Pygmalion: analysis
Most theatre critics regard the musical adaptation of Shaw’s play, the Lerner and Loewe musical My Fair Lady, as a sentimental travesty of Pygmalion, and with good reason – not least because the friendship between Henry Higgins and Eliza Doolittle in Shaw’s play is founded on Higgins’s professional pride (read: arrogance) rather than any romantic interest he has in her. His lifelong bachelorhood is a result of his love for his mother, as Shaw himself made clear, and his interest in Eliza is purely professional.
Indeed, as the great critic Michael Billington notes in The 101 Greatest Plays: From Antiquity to the Present, Pygmalion is actually an ‘ironic inversion’ of the standard romantic plot. It gives us a boy (well, man) who meets a girl and then try to win a bet, before casting her aside as soon as he’s done so: hardly the way we expect a romantic comedy to end. Shaw felt the need to qualify his ending by adding a long epilogue to the play when it was printed.
Taking the superficial structure of the romantic comedy and inverting it for his own ends, Shaw explores the English class system with all of its petty attitudes and posturings. The fact that a Cockney flower girl can, with a few months’ tuition, be trained up so she will convince even the most blue-blooded within society that she is one of them doesn’t say much for the inherent superiority of the upper classes. It’s all a sham, a show: class is not just a social construct, but an artificial one.

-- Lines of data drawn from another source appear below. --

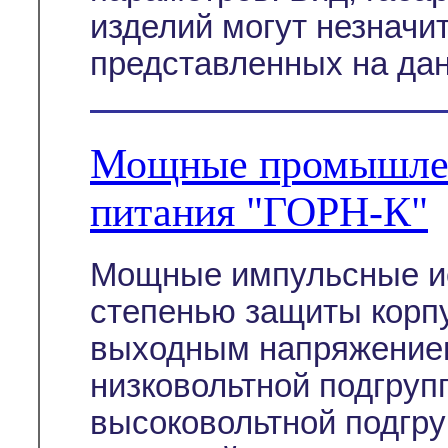
изделий могут незначи
представленных на дан
Мощные промышлен
питания "ГОРН-К"
Мощные импульсные ис
степенью защиты корп
выходным напряжение
низковольтной подгруп
высоковольтной подгру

The title of Shaw’s play alludes to the classical myth of Pygmalion, a Cretan king who fell in love with his own sculpture. She was transformed into a woman, Galatea, by Aphrodite, the Greek goddess of love. But here again, as Billington observes, Shaw inverts this love story: in Pygmalion a woman is turned into a statue, a ‘mechanical doll who resembles a duchess’. As Shaw makes clear in the epilogue to the play, Eliza makes a carefully considered decision not to marry Professor Higgins, not least because she realises she could never supplant his mother in his affections.

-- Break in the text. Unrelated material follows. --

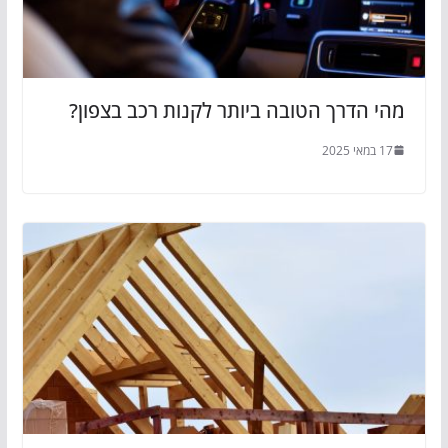
מהי הדרך הטובה ביותר לקנות רכב בצפון?
17 במאי 2025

Shaw’s socialist thinking is central to his exploration of the English class system in Pygmalion. In his depiction of the ease with which Eliza is transformed into a lady in fashionable upper-class society, he exposes the hollowness at the heart of that society. And yet just as Eliza is easily made into a passable lady, so the spell can instantly wear off and she can be transformed back into her former self, such as when Mr Doolittle appears in the final act. It is, apparently, harder to lose or forget our humble roots than it might first appear.

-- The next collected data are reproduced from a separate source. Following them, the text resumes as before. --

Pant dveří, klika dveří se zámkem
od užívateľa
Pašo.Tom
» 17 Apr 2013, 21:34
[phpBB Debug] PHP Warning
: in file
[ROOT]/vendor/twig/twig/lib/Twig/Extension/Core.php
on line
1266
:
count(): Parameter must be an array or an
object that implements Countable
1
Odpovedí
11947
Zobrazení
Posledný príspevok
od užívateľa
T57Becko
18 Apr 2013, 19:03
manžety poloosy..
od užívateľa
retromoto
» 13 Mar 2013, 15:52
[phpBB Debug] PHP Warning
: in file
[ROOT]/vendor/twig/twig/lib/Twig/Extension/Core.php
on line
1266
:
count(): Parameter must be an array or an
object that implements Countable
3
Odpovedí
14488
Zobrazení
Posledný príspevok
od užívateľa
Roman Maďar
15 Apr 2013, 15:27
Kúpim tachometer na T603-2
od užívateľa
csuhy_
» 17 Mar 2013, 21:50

But another of Shaw’s interests – indeed, his life’s project – is at the core of Pygmalion: the English language as it is spoken. In his preface to the play, Shaw famously argued, ‘It is impossible for an Englishman to open his mouth without making some other Englishman hate or despise him.’ He also states in the preface: ‘If the play makes the public aware that there are such people as phoneticians, and that they are among its most important people in England at present, it will serve its turn.’